> **Brief**:
Give every line of the listing again with "וידאו" replaced by "סרטון", leaving everything else unchanged and the pictures out.

"""

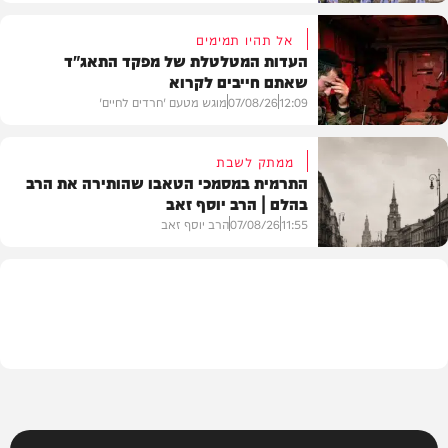
אל תהיו תמימים
העדות המטלטלת של מפקד התאג"ד
שאתם חייבים לקרוא
וידאו
12:09
07/08/26
מוגש מטעם 'חרדים לחיים'
ממתק לשבת
התרמית במסמכי הטאבו שהותירה את הרב
בהלם | הרב יוסף זאב
דעות
11:55
07/08/26
הרב יוסף זאב
בית המדרש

"""

> **Task output**:
אל תהיו תמימים
העדות המטלטלת של מפקד התאג"ד
שאתם חייבים לקרוא
סרטון
12:09
07/08/26
מוגש מטעם 'חרדים לחיים'
ממתק לשבת
התרמית במסמכי הטאבו שהותירה את הרב
בהלם | הרב יוסף זאב
דעות
11:55
07/08/26
הרב יוסף זאב
בית המדרש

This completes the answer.